Zak Stambor , Managing Editor
Depletion of Network Addresses Spurs Calls for More Rapid Adoption of Newer IPv6 Protocol
Marina del Rey, CA… January 19, 2010… The available pool of unallocated Internet addresses using the older IPv4 protocol has now dipped below the 10 percent mark. There are now just 24 address blocks (each block is about 16-million IP addresses) that ICANN has not yet allocated to the Regional Internet Registries around the world.
ICANN, the Internet Corporation for Assigned Names and Numbers, is the entity that is responsible for the global coordination of the Internet’s unique number and address identifiers.
“This is the time for the Internet community to act,” said Rod Beckstrom, ICANN’s President and Chief Executive Officer. “For the global Internet to grow and prosper without limitation, we need to encourage the rapid widespread adoption of the IPv6 protocol.”
IPv6 is the new protocol the Internet engineering community designed to cope with the increased demand for IP addresses, which are the unique identifiers that allow computers to communicate with one another over the Internet and to which DNS servers translate domain names. IPv4 addresses contain only 32 bits of data, while IPv6 addresses contain 128 bits.

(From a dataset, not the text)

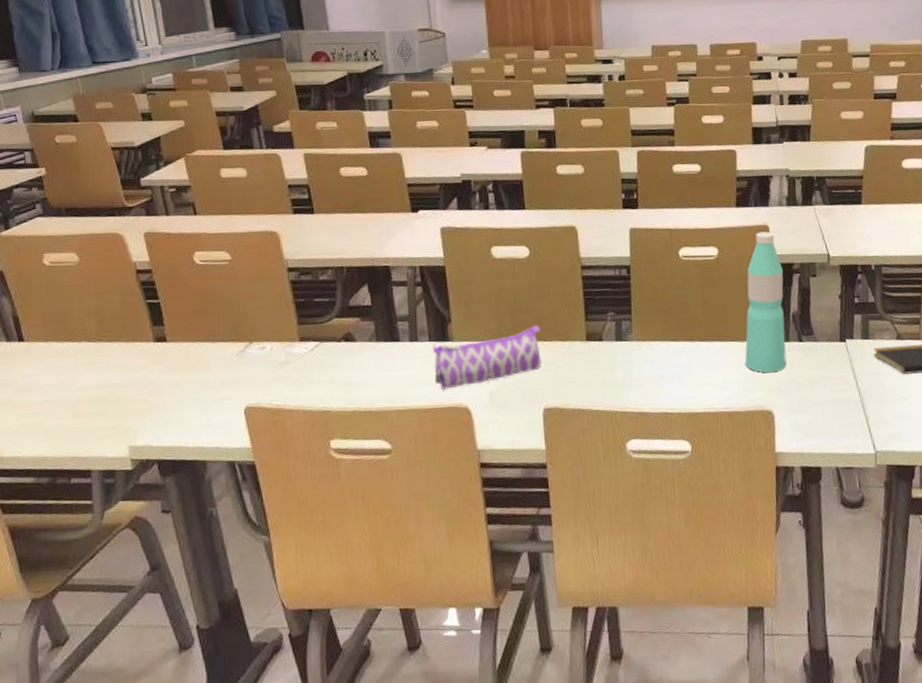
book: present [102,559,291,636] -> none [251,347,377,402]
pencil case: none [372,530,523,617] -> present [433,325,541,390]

Technical experts agree that the single biggest advantage of IPv6 is its capacity to accommodate Internet growth. For example, if all IPv4 address could fit within a Blackberry, it would take a storage device the physical size of the Earth to contain all available IPv6 addresses. There are 300 trillion trillion trillion possible IPv6 addresses. The smallest IPv6 address blocks that an Internet Service Provider (ISP) would typically allocate, of which there are over 2.3 million trillion, each contain more than 18 million trillion Internet usable network addresses – far more than the entire world uses today with IPv4. These are available to any ISP or company in every corner of the globe.
Estimates are that it will probably take at least a couple of years to completely deplete the available pool of unallocated IPv4 addresses, but the adoption of IPv6 addresses will offer a number of advantages:
“Quite simply it comes down to the fact that IPv6 is the future of the Internet,” said Beckstrom. “The Internet now defines communication and commerce and to accommodate its explosive worldwide growth we need to act now to guarantee an online future that accommodates growth with few limitations.”
“This is a key milestone in the growth and development of the global Internet,” noted Axel Pawlik, Chairman of the NRO. “With less than 10 percent of the entire IPv4 address range still available for allocation to RIRs, it is vital that the Internet community take considered and determined action to ensure the global adoption of IPv6. The limited IPv4 addresses will not allow us enough resources to achieve the ambitions we all hold for global Internet access. The deployment of IPv6 is a key infrastructure development that will enable the network to support the billions of people and devices that will connect in the coming years,” added Pawlik.
Beckstrom added that it is important that the public understand that many of the blocks of IPv4 addresses that have been allocated to registries have not yet been distributed to the public, so there will be no immediate global shortage of IPv4 addresses at the consumer level.